=== Given text ===

Table 2 Height, weight and body mass index: odds ratios (OR) and confidence intervals (95% CI) for oral cavity and oropharyngeal cancer, Spain 1996–1999

The same variables are re-evaluated in Tables 3 and 4 in separate smoking and drinking strata. A significant association was found between risk and low BMI at diagnosis (OR: 4.12; 95% CI: 1.99–8.51; P<0.001) and 2 years before diagnosis (OR: 4.10; 95% CI: 1.97–8.55; P<0.001) among current smokers (Table 3). Low BMI in young adulthood was also associated with an increased risk of oral cancer in current smokers (OR: 2.13; 95% CI: 1.07–4.24; P=0.041). A similar relationship was observed in former smokers only for BMI at diagnosis (OR: 2.89; 95% CI: 1.07–7.80; P=0.011), but was not present in never smokers.

Table 3 Height, weight and body mass index in never, former and current smokers: Odds ratios (OR) and confidence intervals (95% CI) for oral cavity and oropharyngeal cancer, Spain 1996–1999
Table 4 Height, weight and body mass index in never and ever alcohol drinking: odds ratios (OR) and confidence intervals (95% CI) for oral cavity and oropharyngeal cancer, Spain 1996–1999

Low BMI at diagnosis (OR: 3.64; 95% CI: 2.18–6.05; P<0.001), and 2 years before diagnosis (OR: 3.39; 95% CI: 2.00–5.73; P<0.001) were related to an increased risk of oral cancer among ever-drinkers, but not among never drinkers (Table 4).

=== Provided information ===

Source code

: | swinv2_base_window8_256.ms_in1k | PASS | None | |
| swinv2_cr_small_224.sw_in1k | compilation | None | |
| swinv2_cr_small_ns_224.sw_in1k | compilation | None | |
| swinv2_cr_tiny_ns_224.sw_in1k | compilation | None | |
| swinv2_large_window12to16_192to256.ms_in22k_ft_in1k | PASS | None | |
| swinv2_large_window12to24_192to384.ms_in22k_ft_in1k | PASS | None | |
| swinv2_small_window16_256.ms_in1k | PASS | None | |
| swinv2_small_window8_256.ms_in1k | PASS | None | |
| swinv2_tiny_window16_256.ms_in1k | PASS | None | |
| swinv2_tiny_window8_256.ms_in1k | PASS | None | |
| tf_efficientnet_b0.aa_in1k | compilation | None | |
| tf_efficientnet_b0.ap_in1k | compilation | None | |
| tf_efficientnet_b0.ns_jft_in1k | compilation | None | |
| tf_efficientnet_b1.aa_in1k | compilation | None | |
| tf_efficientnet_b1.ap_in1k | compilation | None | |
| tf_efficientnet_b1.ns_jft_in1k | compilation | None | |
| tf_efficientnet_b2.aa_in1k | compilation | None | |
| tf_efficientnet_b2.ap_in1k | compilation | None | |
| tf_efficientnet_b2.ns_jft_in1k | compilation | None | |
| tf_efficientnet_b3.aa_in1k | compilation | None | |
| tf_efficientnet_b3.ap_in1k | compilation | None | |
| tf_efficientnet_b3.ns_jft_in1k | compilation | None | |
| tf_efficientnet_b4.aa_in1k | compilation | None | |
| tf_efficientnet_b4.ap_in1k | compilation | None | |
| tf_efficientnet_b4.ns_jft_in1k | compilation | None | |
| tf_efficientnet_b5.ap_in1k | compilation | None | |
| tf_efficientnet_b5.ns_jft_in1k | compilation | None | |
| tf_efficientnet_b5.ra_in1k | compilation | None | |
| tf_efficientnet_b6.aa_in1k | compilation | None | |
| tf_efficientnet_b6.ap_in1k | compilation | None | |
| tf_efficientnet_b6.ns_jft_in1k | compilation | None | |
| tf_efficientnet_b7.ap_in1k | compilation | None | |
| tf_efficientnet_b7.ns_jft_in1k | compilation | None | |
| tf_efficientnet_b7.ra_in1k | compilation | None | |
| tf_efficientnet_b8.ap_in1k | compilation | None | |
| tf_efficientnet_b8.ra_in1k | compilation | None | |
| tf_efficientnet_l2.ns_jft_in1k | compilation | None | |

===

What you need to do —
(1) List every odds ratio value given in the passage on body mass index and oral cancer risk, in the order in which each appears.
(2) Reproduce verbatim the portion of the passage on body mass index and oral cancer risk starting with "Low BMI at diagnosis (OR: 3.64;" and going on through "drinkers (Table 4).".

Written answers —
(1) 4.12, 4.10, 2.13, 2.89, 3.64, 3.39

(2)
Low BMI at diagnosis (OR: 3.64; 95% CI: 2.18–6.05; P<0.001), and 2 years before diagnosis (OR: 3.39; 95% CI: 2.00–5.73; P<0.001) were related to an increased risk of oral cancer among ever-drinkers, but not among never drinkers (Table 4).